Only the records, exactly as written, belong in the answer; pictures do not.

Start of Data

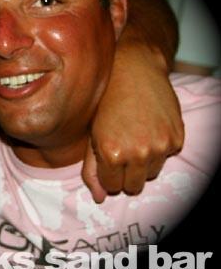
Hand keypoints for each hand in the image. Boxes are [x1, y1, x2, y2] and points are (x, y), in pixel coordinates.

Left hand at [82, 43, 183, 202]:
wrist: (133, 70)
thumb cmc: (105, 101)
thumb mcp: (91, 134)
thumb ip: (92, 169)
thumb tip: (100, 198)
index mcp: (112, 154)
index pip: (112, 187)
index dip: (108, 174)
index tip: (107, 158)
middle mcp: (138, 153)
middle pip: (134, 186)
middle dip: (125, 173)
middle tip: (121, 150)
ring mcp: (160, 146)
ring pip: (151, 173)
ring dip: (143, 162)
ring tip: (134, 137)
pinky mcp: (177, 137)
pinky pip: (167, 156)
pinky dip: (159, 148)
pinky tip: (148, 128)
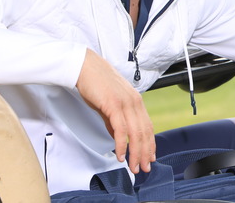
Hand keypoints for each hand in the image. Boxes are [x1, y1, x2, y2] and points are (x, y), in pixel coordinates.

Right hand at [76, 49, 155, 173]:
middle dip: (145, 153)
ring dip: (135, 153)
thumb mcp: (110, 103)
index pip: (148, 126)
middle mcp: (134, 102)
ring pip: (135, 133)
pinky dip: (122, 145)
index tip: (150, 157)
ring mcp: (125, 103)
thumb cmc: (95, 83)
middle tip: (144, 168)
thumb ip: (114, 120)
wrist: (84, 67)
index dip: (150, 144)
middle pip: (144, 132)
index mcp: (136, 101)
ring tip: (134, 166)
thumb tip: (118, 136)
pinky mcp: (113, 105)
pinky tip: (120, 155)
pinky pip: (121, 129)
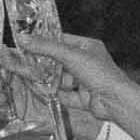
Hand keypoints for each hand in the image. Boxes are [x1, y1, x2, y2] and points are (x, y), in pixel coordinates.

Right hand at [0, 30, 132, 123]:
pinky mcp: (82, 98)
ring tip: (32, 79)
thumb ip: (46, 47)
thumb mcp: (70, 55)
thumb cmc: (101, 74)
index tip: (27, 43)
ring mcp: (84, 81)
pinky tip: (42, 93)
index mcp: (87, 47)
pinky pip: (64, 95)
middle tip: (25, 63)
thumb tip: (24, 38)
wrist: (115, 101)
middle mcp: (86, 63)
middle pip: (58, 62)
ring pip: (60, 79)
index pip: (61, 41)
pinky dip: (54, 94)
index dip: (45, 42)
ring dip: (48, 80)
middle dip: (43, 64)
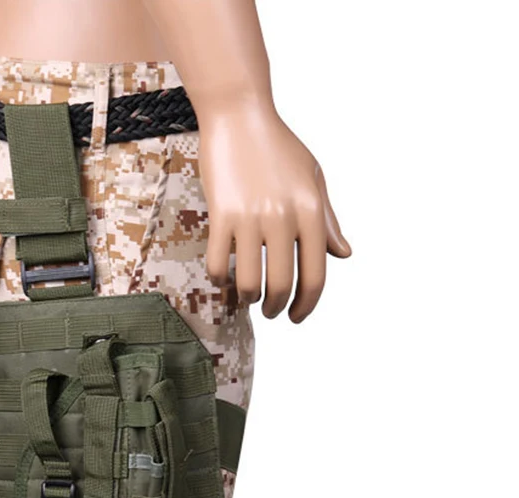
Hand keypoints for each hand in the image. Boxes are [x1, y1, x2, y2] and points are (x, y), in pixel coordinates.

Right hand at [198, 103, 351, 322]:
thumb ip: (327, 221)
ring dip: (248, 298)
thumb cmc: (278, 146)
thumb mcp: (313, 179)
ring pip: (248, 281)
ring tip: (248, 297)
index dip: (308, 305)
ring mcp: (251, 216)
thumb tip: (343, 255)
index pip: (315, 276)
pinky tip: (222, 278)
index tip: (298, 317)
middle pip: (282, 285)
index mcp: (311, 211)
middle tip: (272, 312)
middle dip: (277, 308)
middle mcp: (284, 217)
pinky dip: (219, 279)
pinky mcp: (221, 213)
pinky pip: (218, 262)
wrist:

End of Data

▶ Response below
Hand keypoints for each hand in the image. Boxes are [x1, y1, x2, y2] and points are (x, y), in pixel coordinates.

Left hand at [82, 43, 183, 202]:
wrist: (133, 70)
thumb cmc: (105, 101)
thumb mcp: (91, 134)
thumb ip: (92, 169)
thumb tip: (100, 198)
index mcp: (112, 154)
index pip: (112, 187)
index dip: (108, 174)
index tip: (107, 158)
middle mcp: (138, 153)
middle pip: (134, 186)
middle dip: (125, 173)
middle tip: (121, 150)
ring mcp: (160, 146)
ring pip: (151, 173)
ring dip: (143, 162)
ring tip: (134, 137)
pinky mcp: (177, 137)
pinky pip: (167, 156)
pinky dip: (159, 148)
pinky tip: (148, 128)
Hand keypoints for each hand in the image. Boxes are [x1, y1, x2, y2] and points are (x, y), in pixel coordinates.

Right hand at [76, 49, 155, 173]:
middle dip: (145, 153)
ring dip: (135, 153)
thumb mcp: (110, 103)
index pip: (148, 126)
middle mcp: (134, 102)
ring pip: (135, 133)
pinky dip: (122, 145)
index tip: (150, 157)
ring mcp: (125, 103)
thumb cmc: (95, 83)
middle tip: (144, 168)
thumb ip: (114, 120)
wrist: (84, 67)
index dip: (150, 144)
middle pip: (144, 132)
index mcp: (136, 101)
ring tip: (134, 166)
thumb tip: (118, 136)
pinky mcp: (113, 105)
pinky tip: (120, 155)
pinky pip: (121, 129)
Hand keypoints for each hand in the image. Boxes are [x1, y1, x2, y2] and points are (x, y), in pixel coordinates.

Right hand at [0, 30, 132, 123]:
pinky mcp: (82, 98)
ring tip: (32, 79)
thumb ip: (46, 47)
thumb mcp: (70, 55)
thumb cmc: (101, 74)
index tip: (27, 43)
ring mcp: (84, 81)
pinky tip: (42, 93)
index mcp: (87, 47)
pinky pip: (64, 95)
middle tip: (25, 63)
thumb tip: (24, 38)
wrist: (115, 101)
middle mcp: (86, 63)
middle pip: (58, 62)
ring pip: (60, 79)
index pip: (61, 41)
pinky dip: (54, 94)
index dip: (45, 42)
ring dip: (48, 80)
middle dip: (43, 64)
Hand keypoints for each hand in the image. Boxes are [x1, y1, x2, y2] and points are (x, y), in pixel coordinates.

Right hand at [198, 103, 351, 322]:
thumb ip: (327, 221)
ring dip: (248, 298)
thumb cmc: (278, 146)
thumb mcp: (313, 179)
ring pip: (248, 281)
ring tip: (248, 297)
index dip: (308, 305)
ring mcp: (251, 216)
thumb tip: (343, 255)
index pip: (315, 276)
pinky tip: (222, 278)
index tip: (298, 317)
middle pip: (282, 285)
index mcp: (311, 211)
middle tip: (272, 312)
middle dip: (277, 308)
middle mcp: (284, 217)
pinky dip: (219, 279)
pinky mcp: (221, 213)
pinky pip: (218, 262)
wrist:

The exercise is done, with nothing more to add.